I love living in the Ozarks.
I looked up and there was Pinkle. Don Pinkle, that is, looking every bit the methed-out redneck that he was. He stood there Nazi-dope skinny with a sad, scraggly goatee and bags under his eyes that looked like full-grown slugs. If he'd slept in forty-eight hours, it had been forty-eight hours ago. He flashed me a smile, but that isn't the right word, because there wasn't nothing flashing in that brown meth mouth of his, just teeth, yellow and orange and brown like dry dog food. He came by the bar some nights with some of the boys, every once in a while getting on a rebar crew to earn an honest dollar-which must have felt lonely and out of place in his vinyl and Velcro wallet. He never tipped on a drink, not once.
"Pinkle," I said like it was the whole conversation, and tried to get back to my newspaper. But he wasn't having it.

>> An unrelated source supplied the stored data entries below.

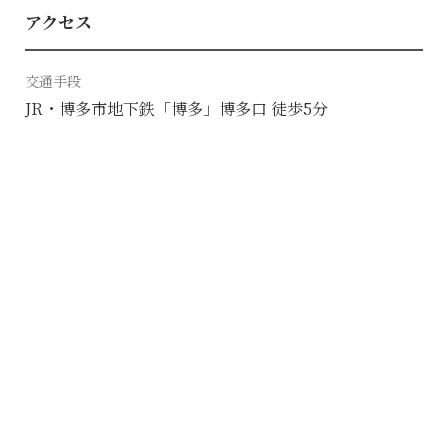
アクセス
交通手段
JR・博多市地下鉄「博多」博多口 徒歩5分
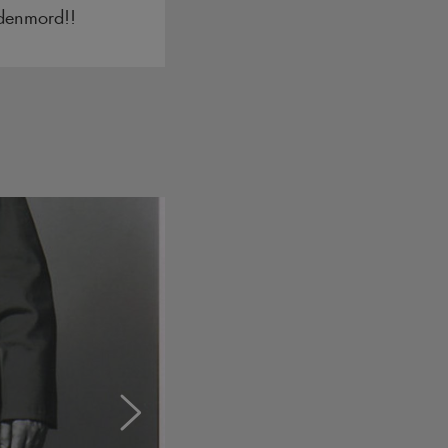
rdenmord!!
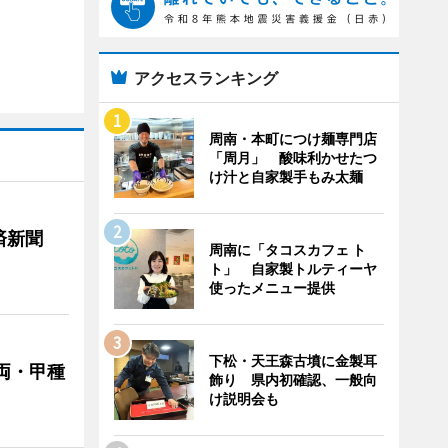
アクセスランキング
周南・本町につけ麺専門店
「周月」 酸味利かせたつ
け汁と自家製手もみ太麺
済新聞
周南に「タコスカフェ ト
ト」 自家製トルティーヤ
使ったメニュー提供
下松・天王森古墳に金製耳
両・甲種
飾り 県内初確認、一般向
け説明会も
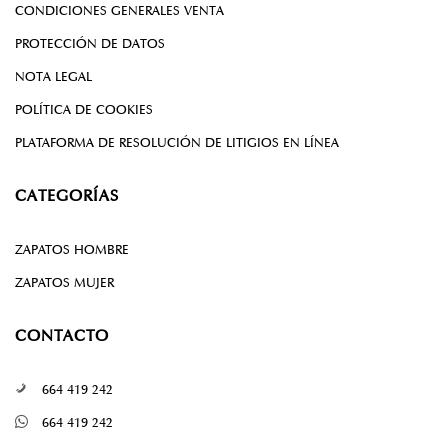
CONDICIONES GENERALES VENTA
PROTECCIÓN DE DATOS
NOTA LEGAL
POLÍTICA DE COOKIES
PLATAFORMA DE RESOLUCIÓN DE LITIGIOS EN LÍNEA
CATEGORÍAS
ZAPATOS HOMBRE
ZAPATOS MUJER
CONTACTO
664 419 242
664 419 242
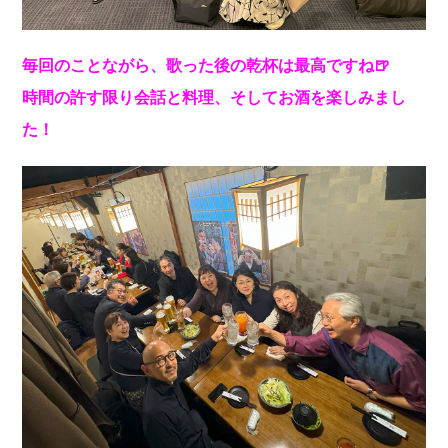
毎回のことながら、歌った後の乾杯は最高ですね🍺
時間の許す限り会話と料理、そしてお酒を楽しみまし
た！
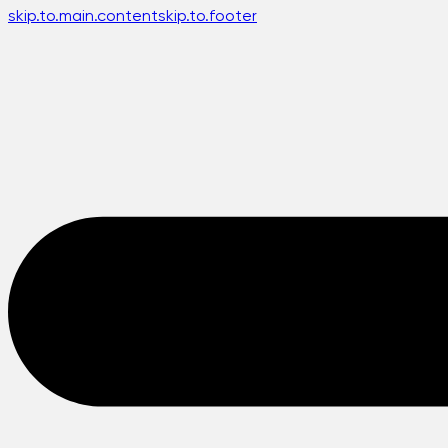
skip.to.main.content
skip.to.footer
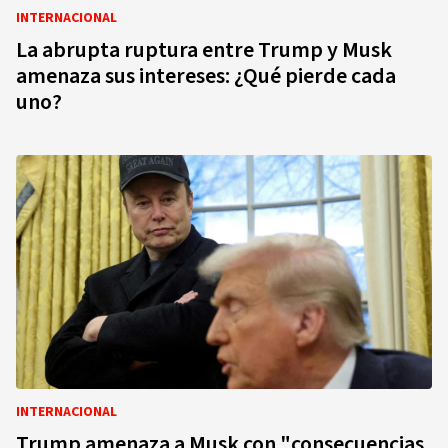
INTERNACIONAL
La abrupta ruptura entre Trump y Musk
amenaza sus intereses: ¿Qué pierde cada
uno?
INTERNACIONAL
Trump amenaza a Musk con "consecuencias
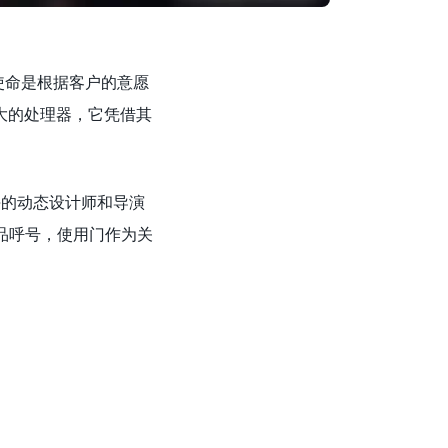
其使命是根据客户的意愿
强大的处理器，它凭借其
海的动态设计师和导演
括产品呼号，使用门作为关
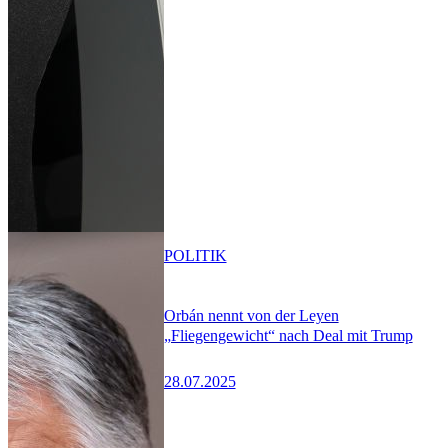
POLITIK
Orbán nennt von der Leyen
„Fliegengewicht“ nach Deal mit Trump
28.07.2025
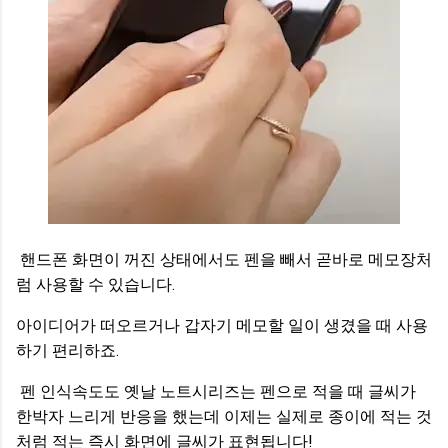
핸드폰 화면이 꺼진 상태에서도 펜을 빼서 곧바로 메모장처
럼 사용할 수 있습니다.
아이디어가 떠오르거나 갑자기 메모할 일이 생겼을 때 사용
하기 편리하죠.
펜 인식속도도 옛날 노트시리즈는 펜으로 적을 때 글씨가
한박자 느리게 반응을 했는데 이제는 실제로 종이에 적는 것
처럼 적는 즉시 화면에 글씨가 표현됩니다!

"Went by the bar last night."
"Did you now?"
I dropped the paper, seeing as it was clear he wasn't going away.
"Now, Pinkle, don't you think I know that?"
"Knocked on the door and everything."
"Well, trust in your senses, boy. We were closed."
"Thought I heard something," he said, scratching a scratched-up face. His nostrils stood out bloodred and ragged against the trout belly of his skin. "That's why I knocked, see? But nobody answered."
"Hear voices? You? You can't tell me that hearin' voices is some sort of strange occurrence in your life, the shit you've got floating in that lump of gristle you probably call a head. I bet it sounds like happy hour in there most times."
"I thought maybe you were in there with someone, is all," he said, trying to give me a saucy look. "Ain't nothing to it but to do it, right?"
I stood up fast and took pleasure in how he scurried back a few steps. Sometimes folks forget just how big I am, or what I used to be able to do. Sometimes I forget myself.
"And I thought," I said, "that what I do in there or don't do is exactly one hundred percent none of your goddamn business. Care to tell me how I got so misled about that?"
Just then a waitress called out, saying Pinkle's food was ready and that mine was getting bagged up.